VARIABLY PROTEASE-SENSITIVE PRIONOPATHY SHARES GENOTYPE CHARACTERISTICS WITH CREUTZFELDT-JAKOB DISEASE
August 13, 2010
CLEVELAND - A new sporadic prion protein disease has been discovered. Variably protease-sensitive prionopathy (VPSPr), as it has been named, is the second type of complete sporadic disease to be identified since Creutzfeldt-Jakob disease (CJD) was reported in the 1920s. The landmark finding from the National Prion Disease Pathology Surveillance Center at Case Western Reserve University is published in the August issue of Annals of Neurology.
Normally, the human prion protein gene comes in three types due to its capability to encode prion proteins that contain only the amino acid methionine, commonly identified as M, both methionine and valine, commonly identified as V, or only for the amino acid valine at position 129. Therefore, when it comes to the prion protein gene unaffected people can be identified as 129MM, 129MV or 129VV. Sporadic CJD (sCJD), which is the most common human prion disease, can affect patients who have any one of the three types of the prion protein gene. In 2008, Pierluigi Gambetti, MD, and Wen-Quan Zou, MD, PhD, with collaborators, reported the discovery of this novel disease, which affected patients who exhibit only one of the three types of the prion protein gene. In this follow-up study, they discovered that all three genetic groups can be affected also by this novel disease which now joins sCJD in displaying this feature. However, VPSPr is associated with an abnormal prion protein that exhibits characteristics very different from those of sCJD, as well as other prion diseases, suggesting that it may be caused by a different mechanism, perhaps more akin to other neurodegenerative diseases, such as Alzheimer’s disease. This finding may exemplify, for the first time, the possibility that the prion protein affects the brain with different mechanisms.
While examining cases received at the National Prion Disease Pathology Surveillance Center where he is the director, Dr. Gambetti observed that a subset of cases had clinical and pathological features quite different from those of all known types of human prion diseases. Further, after being tested for prion proteins via the Western blot – the gold standard of prion disease diagnosis – the cases were negative. Dr. Gambetti then collaborated with Dr. Zou, associate director at the center, to solve the riddle of a disease that exhibited some features of a prion disease in histopathological examination but was negative using the standard Western blot test.
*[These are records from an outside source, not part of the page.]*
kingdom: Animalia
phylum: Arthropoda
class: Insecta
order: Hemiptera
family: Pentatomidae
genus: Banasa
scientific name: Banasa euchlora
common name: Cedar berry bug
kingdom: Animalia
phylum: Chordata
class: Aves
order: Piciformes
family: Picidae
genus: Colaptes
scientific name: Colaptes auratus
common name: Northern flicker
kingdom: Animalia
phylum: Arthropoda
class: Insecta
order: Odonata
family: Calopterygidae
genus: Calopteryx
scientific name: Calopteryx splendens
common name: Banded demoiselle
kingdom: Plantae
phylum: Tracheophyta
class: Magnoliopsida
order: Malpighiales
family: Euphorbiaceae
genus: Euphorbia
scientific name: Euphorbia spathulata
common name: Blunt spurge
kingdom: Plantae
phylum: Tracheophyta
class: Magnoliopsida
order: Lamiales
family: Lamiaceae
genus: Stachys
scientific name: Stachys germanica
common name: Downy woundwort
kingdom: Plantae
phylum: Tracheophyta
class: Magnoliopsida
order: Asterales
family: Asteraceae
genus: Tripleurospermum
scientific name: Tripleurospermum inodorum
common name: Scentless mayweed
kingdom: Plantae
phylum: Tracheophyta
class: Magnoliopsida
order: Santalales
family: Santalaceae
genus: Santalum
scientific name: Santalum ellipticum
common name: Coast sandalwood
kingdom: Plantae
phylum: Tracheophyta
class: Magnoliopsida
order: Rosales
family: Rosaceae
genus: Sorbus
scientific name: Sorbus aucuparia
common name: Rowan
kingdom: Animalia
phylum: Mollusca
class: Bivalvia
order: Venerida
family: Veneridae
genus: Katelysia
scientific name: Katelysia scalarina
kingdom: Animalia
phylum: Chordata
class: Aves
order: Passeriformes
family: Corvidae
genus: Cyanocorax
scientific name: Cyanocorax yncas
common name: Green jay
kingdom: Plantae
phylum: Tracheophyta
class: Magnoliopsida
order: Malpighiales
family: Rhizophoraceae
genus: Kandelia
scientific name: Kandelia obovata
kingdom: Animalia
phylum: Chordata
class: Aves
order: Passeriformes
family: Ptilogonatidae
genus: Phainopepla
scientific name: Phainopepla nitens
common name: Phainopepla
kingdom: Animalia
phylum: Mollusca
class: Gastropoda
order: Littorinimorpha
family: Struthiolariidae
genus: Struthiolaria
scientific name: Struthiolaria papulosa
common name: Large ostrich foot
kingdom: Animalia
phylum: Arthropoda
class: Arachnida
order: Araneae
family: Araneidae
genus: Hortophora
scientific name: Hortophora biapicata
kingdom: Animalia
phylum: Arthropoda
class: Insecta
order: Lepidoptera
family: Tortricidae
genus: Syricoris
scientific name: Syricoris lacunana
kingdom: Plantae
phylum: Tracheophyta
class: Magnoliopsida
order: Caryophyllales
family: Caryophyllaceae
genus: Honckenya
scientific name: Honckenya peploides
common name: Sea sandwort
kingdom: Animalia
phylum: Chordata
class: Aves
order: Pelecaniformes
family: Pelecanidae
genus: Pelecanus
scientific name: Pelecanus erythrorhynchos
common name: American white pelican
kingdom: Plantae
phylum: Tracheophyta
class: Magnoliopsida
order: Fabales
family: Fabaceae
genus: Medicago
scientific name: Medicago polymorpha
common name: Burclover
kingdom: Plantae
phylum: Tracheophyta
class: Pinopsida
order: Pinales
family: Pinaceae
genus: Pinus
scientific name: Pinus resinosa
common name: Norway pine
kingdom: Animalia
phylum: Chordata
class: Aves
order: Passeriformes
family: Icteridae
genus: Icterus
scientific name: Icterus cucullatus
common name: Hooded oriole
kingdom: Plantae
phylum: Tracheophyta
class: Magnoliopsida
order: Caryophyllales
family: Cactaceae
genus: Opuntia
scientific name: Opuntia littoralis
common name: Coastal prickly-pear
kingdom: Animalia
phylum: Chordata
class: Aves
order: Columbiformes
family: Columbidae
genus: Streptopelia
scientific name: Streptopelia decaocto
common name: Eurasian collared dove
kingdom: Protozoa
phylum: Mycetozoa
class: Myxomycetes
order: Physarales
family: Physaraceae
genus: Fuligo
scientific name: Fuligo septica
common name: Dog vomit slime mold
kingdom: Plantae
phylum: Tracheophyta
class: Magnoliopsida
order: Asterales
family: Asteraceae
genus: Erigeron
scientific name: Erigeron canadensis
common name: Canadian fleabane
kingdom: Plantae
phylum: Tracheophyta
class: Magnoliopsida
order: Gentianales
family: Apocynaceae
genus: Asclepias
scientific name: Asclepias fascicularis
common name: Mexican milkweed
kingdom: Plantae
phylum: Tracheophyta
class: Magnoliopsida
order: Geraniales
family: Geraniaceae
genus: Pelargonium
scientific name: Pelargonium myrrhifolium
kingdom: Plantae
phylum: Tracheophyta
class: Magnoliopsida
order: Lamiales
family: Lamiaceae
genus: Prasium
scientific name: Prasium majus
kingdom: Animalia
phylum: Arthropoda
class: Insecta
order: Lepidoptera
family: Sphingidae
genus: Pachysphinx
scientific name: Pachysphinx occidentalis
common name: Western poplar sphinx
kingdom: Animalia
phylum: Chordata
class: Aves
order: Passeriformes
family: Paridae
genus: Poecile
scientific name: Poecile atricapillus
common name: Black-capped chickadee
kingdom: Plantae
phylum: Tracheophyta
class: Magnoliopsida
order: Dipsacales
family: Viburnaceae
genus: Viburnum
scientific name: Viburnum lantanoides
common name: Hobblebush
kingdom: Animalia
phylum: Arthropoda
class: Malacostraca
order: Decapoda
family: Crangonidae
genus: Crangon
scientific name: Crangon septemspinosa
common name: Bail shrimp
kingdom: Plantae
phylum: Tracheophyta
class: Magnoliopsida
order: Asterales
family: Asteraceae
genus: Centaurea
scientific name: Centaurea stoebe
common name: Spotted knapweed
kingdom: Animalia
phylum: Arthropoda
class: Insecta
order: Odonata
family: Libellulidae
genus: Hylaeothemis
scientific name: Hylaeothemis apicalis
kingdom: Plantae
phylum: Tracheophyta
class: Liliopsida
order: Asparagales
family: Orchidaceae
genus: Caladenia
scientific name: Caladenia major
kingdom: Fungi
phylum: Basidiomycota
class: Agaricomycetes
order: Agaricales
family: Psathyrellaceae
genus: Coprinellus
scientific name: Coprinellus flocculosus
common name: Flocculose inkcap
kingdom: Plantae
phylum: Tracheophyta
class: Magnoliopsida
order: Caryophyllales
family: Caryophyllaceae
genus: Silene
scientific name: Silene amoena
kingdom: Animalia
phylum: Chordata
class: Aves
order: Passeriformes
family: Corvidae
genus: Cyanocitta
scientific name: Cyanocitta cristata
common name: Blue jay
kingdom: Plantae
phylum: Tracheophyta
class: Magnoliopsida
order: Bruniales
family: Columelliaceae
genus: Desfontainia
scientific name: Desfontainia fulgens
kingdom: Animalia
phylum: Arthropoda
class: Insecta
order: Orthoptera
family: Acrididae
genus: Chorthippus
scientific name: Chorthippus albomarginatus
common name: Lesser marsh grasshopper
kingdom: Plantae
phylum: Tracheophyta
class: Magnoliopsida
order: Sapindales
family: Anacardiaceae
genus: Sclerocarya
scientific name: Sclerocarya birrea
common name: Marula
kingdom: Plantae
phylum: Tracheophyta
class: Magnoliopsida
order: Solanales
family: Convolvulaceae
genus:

Dr. Zou’s lab performed a full characterization of the disease and discovered that the VPSPr-associated abnormal prion protein formed a ladder-like electrophoretic profile on Western blot. “When I obtained the first Western blot result of these cases with a different antibody against prions, I was surprised that these cases consistently exhibited this particular profile; one that I had never seen in my more than 10 years of work on human prion diseases,” Dr. Zou, assistant professor of pathology at Case Western Reserve School of Medicine, recalls. This ladder-like profile is quite distinctive and very different from the profile of common prion diseases. “Discovery of this unique type of prion provides solid evidence that this novel disease may possess a pathogenesis that is different from that of the major prion diseases currently known,” Dr. Zou adds.
Despite extensive research, a relatively large group of neurodegenerative diseases associated with dementia remain undefined. Before being discovered and characterized, VPSPr was one of the undefined dementing diseases. The discovery of VPSPr is chipping away at that group. In the two years since its discovery, more than 30 cases have been reported.
“If, as the current evidence indicates, the VPSPr mechanism of affecting the brain is different from that of other sporadic prion diseases, such as sCJD, the discovery of VPSPr would also provide the first example that the prion protein may spontaneously damage the brain with different mechanisms,” concludes Dr. Gambetti, professor of pathology at Case Western Reserve School of Medicine. “This might apply to other dementing illnesses as well, and has implications for the strategies that need to be followed to attain a cure.”
Drs. Gambetti and Zou, along with their extensive research team, plan to further characterize the abnormal prion protein associated with VPSPr as well as other important features of the protein, such as the disease’s propensity for transmission upon inoculation and its replication in test tubes. These features in VPSPr will be compared with those of sCJD to obtain a complete picture of how the abnormal prion protein attacks the brain in these two diseases.
This research was supported by funding from the National Institutes of Health, Centers for Disease Control and Prevention, Britton Fund, CJD Foundation, Alliance BioSecure, and University Center on Aging and Health with the support of the McGregor Foundation, and President’s Discretionary Fund (Case Western Reserve University).
Founded in 1843, Case Western Reserve University School of Medicine is the largest medical research institution in Ohio and is among the nation's top medical schools for research funding from the National Institutes of Health. The School of Medicine is recognized throughout the international medical community for outstanding achievements in teaching. The School's innovative and pioneering Western Reserve2 curriculum interweaves four themes--research and scholarship, clinical mastery, leadership, and civic professionalism--to prepare students for the practice of evidence-based medicine in the rapidly changing health care environment of the 21st century. Nine Nobel Laureates have been affiliated with the School of Medicine.